Methods: We used a dataset of 287 clinical encounter transcripts of women diagnosed with early breast talking with their surgeon to discuss treatments. Each transcript had been previously scored by two researchers using OO5 (0 to 4 scale). We set up two rules-based baselines, one random and one using trigger words, and classified option talk instances using GPT-3.5 Turbo, GPT-4, and PaLM 2. To develop and compare the performance of these models, we randomly selected 16 transcripts for additional human annotation focusing on option talk instances (binary). To assess performance, we calculated Spearman correlations (rS) between the researcher-generated scores for item 1 for the remaining 271 transcripts and the item 1 instances predicted by the LLMs.
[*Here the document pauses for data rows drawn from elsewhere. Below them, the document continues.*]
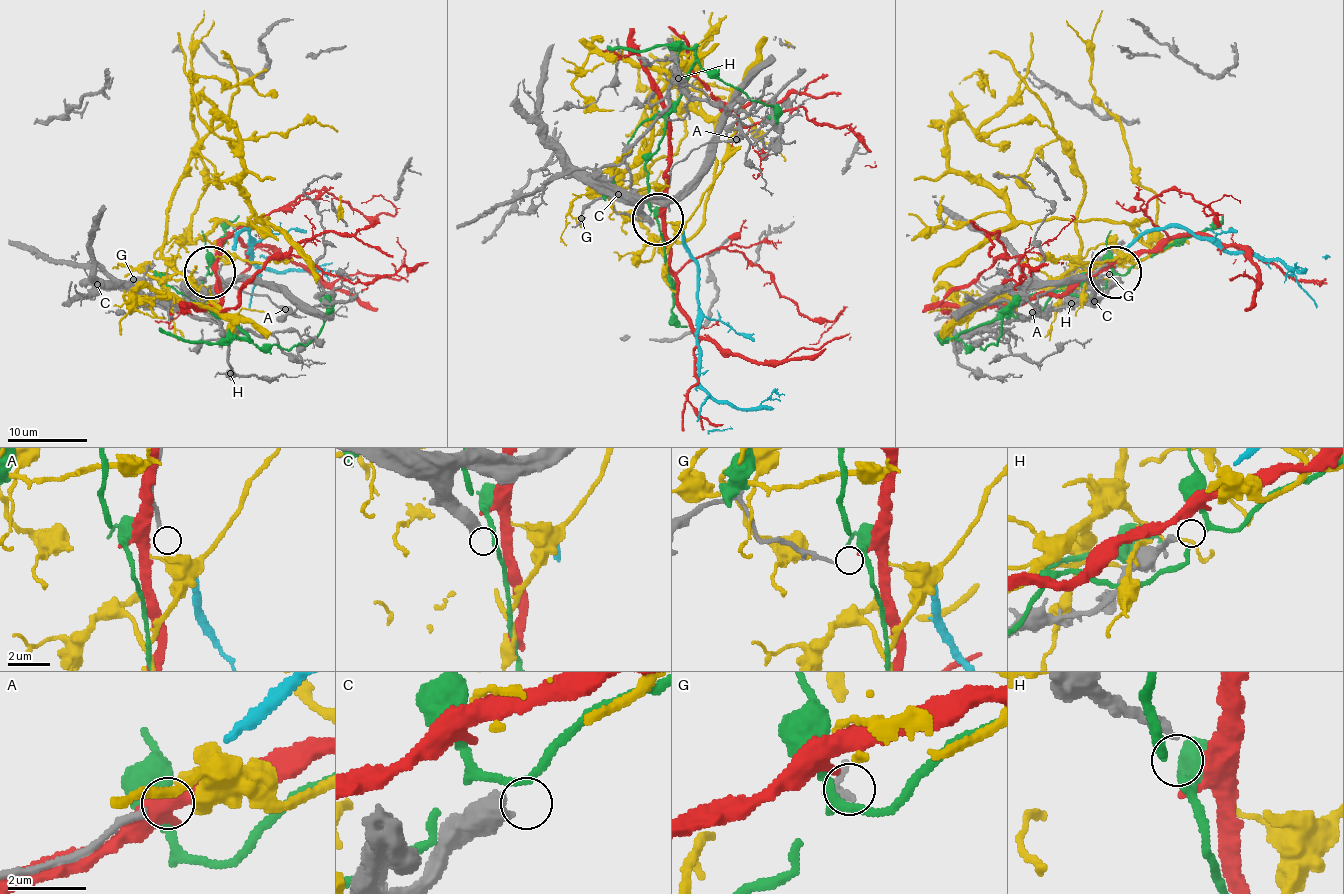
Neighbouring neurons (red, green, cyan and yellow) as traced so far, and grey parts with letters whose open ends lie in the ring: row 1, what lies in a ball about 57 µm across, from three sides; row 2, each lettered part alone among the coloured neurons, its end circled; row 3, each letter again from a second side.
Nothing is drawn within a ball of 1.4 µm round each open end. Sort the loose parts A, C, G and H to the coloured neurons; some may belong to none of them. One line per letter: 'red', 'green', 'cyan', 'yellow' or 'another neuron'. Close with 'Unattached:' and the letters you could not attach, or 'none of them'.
A: yellow
C: another neuron
G: red
H: another neuron
Unattached: C, H

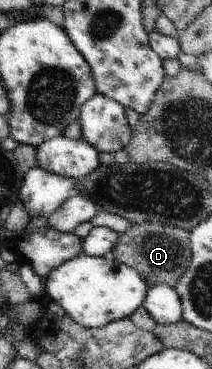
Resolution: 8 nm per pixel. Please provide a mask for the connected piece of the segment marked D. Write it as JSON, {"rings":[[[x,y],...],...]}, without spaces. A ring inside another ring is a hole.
{"rings":[[[140,223],[119,235],[118,244],[113,248],[110,257],[139,272],[148,288],[158,283],[166,283],[170,288],[176,288],[178,279],[186,272],[191,261],[190,235],[190,231],[180,227],[162,223]]]}

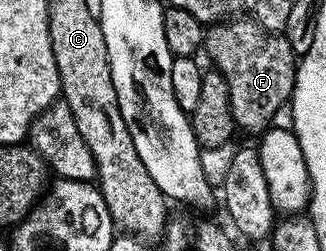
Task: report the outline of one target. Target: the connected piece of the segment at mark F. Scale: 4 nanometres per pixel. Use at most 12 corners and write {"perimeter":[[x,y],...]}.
{"perimeter":[[250,16],[206,31],[240,131],[262,135],[295,91],[286,34]]}

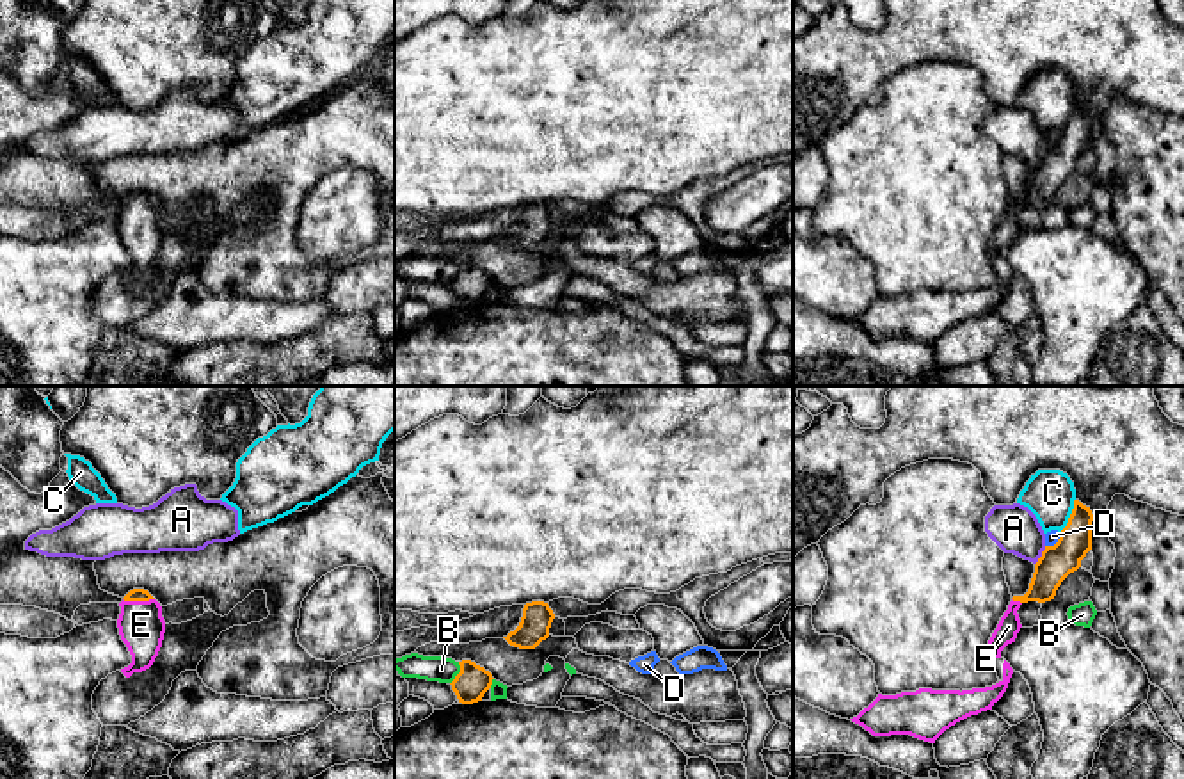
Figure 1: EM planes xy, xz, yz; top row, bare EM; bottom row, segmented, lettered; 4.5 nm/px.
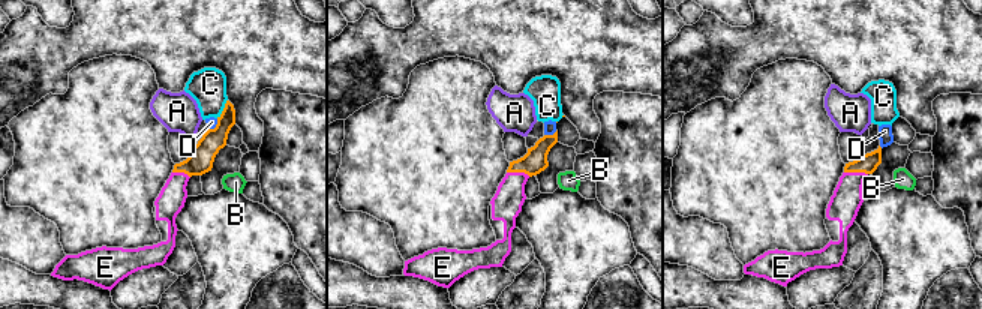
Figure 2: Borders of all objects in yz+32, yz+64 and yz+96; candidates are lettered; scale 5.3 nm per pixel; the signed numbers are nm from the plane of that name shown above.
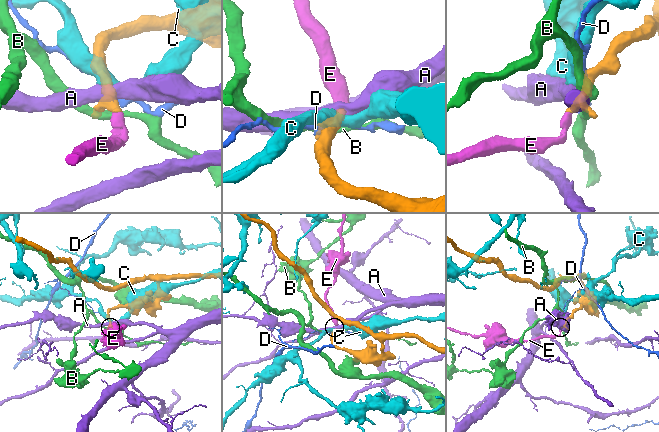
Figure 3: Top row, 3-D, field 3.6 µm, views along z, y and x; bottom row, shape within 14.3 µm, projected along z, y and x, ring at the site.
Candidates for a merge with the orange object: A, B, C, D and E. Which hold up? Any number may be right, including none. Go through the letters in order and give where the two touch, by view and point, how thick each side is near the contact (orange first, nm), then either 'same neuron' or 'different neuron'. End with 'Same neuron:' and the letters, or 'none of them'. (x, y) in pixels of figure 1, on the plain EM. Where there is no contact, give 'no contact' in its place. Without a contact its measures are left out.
A: contact yz (1042, 157); calibres 160 and 220 nm; different neuron
B: contact xz (459, 274); calibres 150 and 120 nm; different neuron
C: contact yz (1071, 118); calibres 160 and 220 nm; different neuron
D: contact yz (1056, 144); calibres 160 and 60 nm; different neuron
E: contact xy (139, 201); calibres 60 and 200 nm; same neuron
Same neuron: E

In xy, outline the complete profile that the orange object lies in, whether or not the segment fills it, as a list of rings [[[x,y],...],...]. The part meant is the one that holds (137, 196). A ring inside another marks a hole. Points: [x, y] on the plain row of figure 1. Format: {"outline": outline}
{"outline": [[[144,190],[130,192],[119,208],[119,237],[132,256],[132,265],[121,274],[130,279],[153,267],[162,249],[165,222],[160,205]]]}

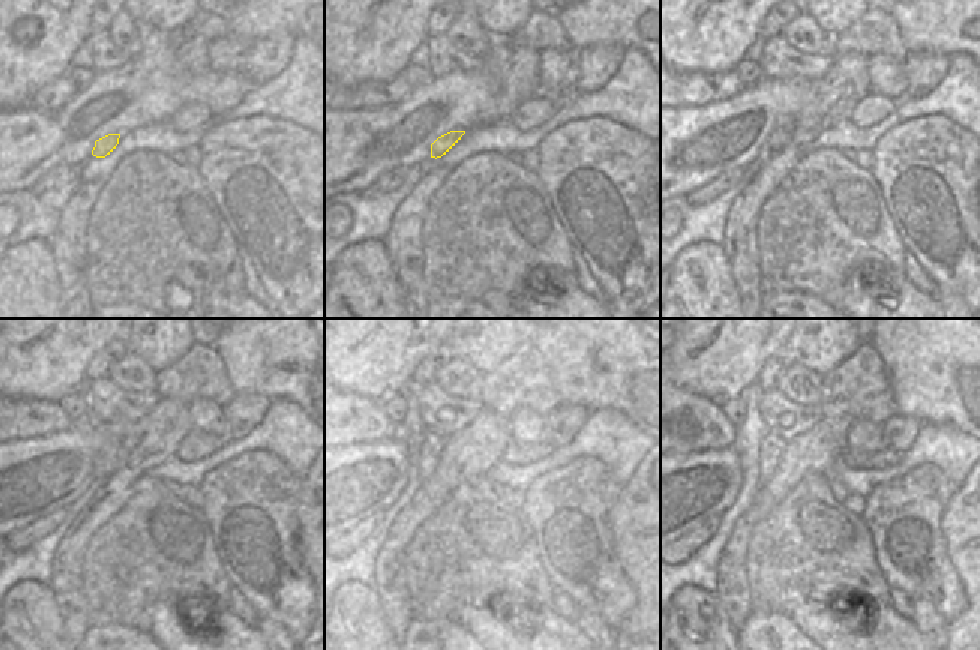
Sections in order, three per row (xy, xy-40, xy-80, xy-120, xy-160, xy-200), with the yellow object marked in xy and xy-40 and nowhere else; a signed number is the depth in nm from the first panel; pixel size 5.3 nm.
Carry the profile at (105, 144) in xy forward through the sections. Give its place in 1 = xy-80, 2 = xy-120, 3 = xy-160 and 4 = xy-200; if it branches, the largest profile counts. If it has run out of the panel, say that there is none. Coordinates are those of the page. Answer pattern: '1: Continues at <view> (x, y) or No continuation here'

Results: We observed high levels of correlation between the LLMs and researcher-generated scores. GPT-3.5 Turbo with a few-shot example had an rS=0.60 (P<.001) with the mean of the two scorers. Other LLMs had slightly lower correlation levels.
Discussion: The LLMs, particularly GPT-3.5 Turbo with few-shot examples, demonstrated superior performance in identifying option talk instances compared to baseline models. GPT-3.5 Turbo demonstrated the best performance, achieving higher precision and recall.
Conclusions: Further improvements in score correlations may be possible through improvements in and better understanding of LLMs.